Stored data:

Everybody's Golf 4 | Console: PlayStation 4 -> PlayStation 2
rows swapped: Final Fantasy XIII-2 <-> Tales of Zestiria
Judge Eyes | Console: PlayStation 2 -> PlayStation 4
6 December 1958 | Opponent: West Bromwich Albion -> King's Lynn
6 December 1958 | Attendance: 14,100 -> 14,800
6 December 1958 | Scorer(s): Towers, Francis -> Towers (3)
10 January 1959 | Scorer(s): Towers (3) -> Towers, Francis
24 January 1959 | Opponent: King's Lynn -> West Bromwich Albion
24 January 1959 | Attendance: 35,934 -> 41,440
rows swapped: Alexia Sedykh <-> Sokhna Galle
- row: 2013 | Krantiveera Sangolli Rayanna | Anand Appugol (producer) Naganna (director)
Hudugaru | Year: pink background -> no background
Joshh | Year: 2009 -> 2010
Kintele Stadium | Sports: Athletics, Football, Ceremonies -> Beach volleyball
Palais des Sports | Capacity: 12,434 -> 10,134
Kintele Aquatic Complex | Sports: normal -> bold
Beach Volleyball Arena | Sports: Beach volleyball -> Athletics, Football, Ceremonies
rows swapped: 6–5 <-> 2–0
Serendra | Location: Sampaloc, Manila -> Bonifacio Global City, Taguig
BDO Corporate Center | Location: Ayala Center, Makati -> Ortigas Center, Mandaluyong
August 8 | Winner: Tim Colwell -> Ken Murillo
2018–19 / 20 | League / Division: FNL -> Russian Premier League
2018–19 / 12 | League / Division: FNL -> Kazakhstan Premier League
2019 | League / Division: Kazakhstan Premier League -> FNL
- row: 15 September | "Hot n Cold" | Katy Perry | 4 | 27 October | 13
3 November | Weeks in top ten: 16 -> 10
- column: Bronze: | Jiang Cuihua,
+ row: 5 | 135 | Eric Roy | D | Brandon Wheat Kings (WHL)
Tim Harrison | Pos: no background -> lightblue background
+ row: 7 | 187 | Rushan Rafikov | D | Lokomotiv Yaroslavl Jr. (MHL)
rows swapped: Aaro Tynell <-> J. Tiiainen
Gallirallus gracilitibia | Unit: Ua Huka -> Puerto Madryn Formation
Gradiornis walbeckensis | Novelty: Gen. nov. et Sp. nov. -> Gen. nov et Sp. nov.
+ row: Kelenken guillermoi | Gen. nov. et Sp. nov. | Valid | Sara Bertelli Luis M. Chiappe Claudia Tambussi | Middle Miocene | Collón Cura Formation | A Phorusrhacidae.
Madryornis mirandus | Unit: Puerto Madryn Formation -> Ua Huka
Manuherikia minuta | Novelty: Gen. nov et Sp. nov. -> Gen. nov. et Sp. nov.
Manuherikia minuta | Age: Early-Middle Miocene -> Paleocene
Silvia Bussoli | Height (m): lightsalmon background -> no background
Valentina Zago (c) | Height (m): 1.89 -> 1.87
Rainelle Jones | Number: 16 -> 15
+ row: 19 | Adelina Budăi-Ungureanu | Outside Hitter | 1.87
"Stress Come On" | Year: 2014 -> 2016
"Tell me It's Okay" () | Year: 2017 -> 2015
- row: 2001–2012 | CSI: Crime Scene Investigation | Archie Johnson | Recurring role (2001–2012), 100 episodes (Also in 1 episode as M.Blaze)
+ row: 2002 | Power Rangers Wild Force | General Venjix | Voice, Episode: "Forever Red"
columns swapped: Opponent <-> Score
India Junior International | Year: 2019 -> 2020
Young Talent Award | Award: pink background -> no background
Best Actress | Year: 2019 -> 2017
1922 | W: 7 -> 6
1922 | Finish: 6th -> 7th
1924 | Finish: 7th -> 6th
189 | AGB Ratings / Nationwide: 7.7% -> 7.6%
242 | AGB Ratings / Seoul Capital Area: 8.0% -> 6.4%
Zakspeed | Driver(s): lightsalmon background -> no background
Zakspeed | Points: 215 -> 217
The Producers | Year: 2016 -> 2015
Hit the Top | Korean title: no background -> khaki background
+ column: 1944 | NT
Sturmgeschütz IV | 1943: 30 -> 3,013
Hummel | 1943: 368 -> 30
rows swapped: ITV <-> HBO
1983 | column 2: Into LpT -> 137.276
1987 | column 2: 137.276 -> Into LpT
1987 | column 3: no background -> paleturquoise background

- WRITTEN REQUEST:
Revise the rows above by replacing every "background" with "fill". Give all the rows back with nothing else altered.

- WRITTEN ANSWER:
Everybody's Golf 4 | Console: PlayStation 4 -> PlayStation 2
rows swapped: Final Fantasy XIII-2 <-> Tales of Zestiria
Judge Eyes | Console: PlayStation 2 -> PlayStation 4
6 December 1958 | Opponent: West Bromwich Albion -> King's Lynn
6 December 1958 | Attendance: 14,100 -> 14,800
6 December 1958 | Scorer(s): Towers, Francis -> Towers (3)
10 January 1959 | Scorer(s): Towers (3) -> Towers, Francis
24 January 1959 | Opponent: King's Lynn -> West Bromwich Albion
24 January 1959 | Attendance: 35,934 -> 41,440
rows swapped: Alexia Sedykh <-> Sokhna Galle
- row: 2013 | Krantiveera Sangolli Rayanna | Anand Appugol (producer) Naganna (director)
Hudugaru | Year: pink fill -> no fill
Joshh | Year: 2009 -> 2010
Kintele Stadium | Sports: Athletics, Football, Ceremonies -> Beach volleyball
Palais des Sports | Capacity: 12,434 -> 10,134
Kintele Aquatic Complex | Sports: normal -> bold
Beach Volleyball Arena | Sports: Beach volleyball -> Athletics, Football, Ceremonies
rows swapped: 6–5 <-> 2–0
Serendra | Location: Sampaloc, Manila -> Bonifacio Global City, Taguig
BDO Corporate Center | Location: Ayala Center, Makati -> Ortigas Center, Mandaluyong
August 8 | Winner: Tim Colwell -> Ken Murillo
2018–19 / 20 | League / Division: FNL -> Russian Premier League
2018–19 / 12 | League / Division: FNL -> Kazakhstan Premier League
2019 | League / Division: Kazakhstan Premier League -> FNL
- row: 15 September | "Hot n Cold" | Katy Perry | 4 | 27 October | 13
3 November | Weeks in top ten: 16 -> 10
- column: Bronze: | Jiang Cuihua,
+ row: 5 | 135 | Eric Roy | D | Brandon Wheat Kings (WHL)
Tim Harrison | Pos: no fill -> lightblue fill
+ row: 7 | 187 | Rushan Rafikov | D | Lokomotiv Yaroslavl Jr. (MHL)
rows swapped: Aaro Tynell <-> J. Tiiainen
Gallirallus gracilitibia | Unit: Ua Huka -> Puerto Madryn Formation
Gradiornis walbeckensis | Novelty: Gen. nov. et Sp. nov. -> Gen. nov et Sp. nov.
+ row: Kelenken guillermoi | Gen. nov. et Sp. nov. | Valid | Sara Bertelli Luis M. Chiappe Claudia Tambussi | Middle Miocene | Collón Cura Formation | A Phorusrhacidae.
Madryornis mirandus | Unit: Puerto Madryn Formation -> Ua Huka
Manuherikia minuta | Novelty: Gen. nov et Sp. nov. -> Gen. nov. et Sp. nov.
Manuherikia minuta | Age: Early-Middle Miocene -> Paleocene
Silvia Bussoli | Height (m): lightsalmon fill -> no fill
Valentina Zago (c) | Height (m): 1.89 -> 1.87
Rainelle Jones | Number: 16 -> 15
+ row: 19 | Adelina Budăi-Ungureanu | Outside Hitter | 1.87
"Stress Come On" | Year: 2014 -> 2016
"Tell me It's Okay" () | Year: 2017 -> 2015
- row: 2001–2012 | CSI: Crime Scene Investigation | Archie Johnson | Recurring role (2001–2012), 100 episodes (Also in 1 episode as M.Blaze)
+ row: 2002 | Power Rangers Wild Force | General Venjix | Voice, Episode: "Forever Red"
columns swapped: Opponent <-> Score
India Junior International | Year: 2019 -> 2020
Young Talent Award | Award: pink fill -> no fill
Best Actress | Year: 2019 -> 2017
1922 | W: 7 -> 6
1922 | Finish: 6th -> 7th
1924 | Finish: 7th -> 6th
189 | AGB Ratings / Nationwide: 7.7% -> 7.6%
242 | AGB Ratings / Seoul Capital Area: 8.0% -> 6.4%
Zakspeed | Driver(s): lightsalmon fill -> no fill
Zakspeed | Points: 215 -> 217
The Producers | Year: 2016 -> 2015
Hit the Top | Korean title: no fill -> khaki fill
+ column: 1944 | NT
Sturmgeschütz IV | 1943: 30 -> 3,013
Hummel | 1943: 368 -> 30
rows swapped: ITV <-> HBO
1983 | column 2: Into LpT -> 137.276
1987 | column 2: 137.276 -> Into LpT
1987 | column 3: no fill -> paleturquoise fill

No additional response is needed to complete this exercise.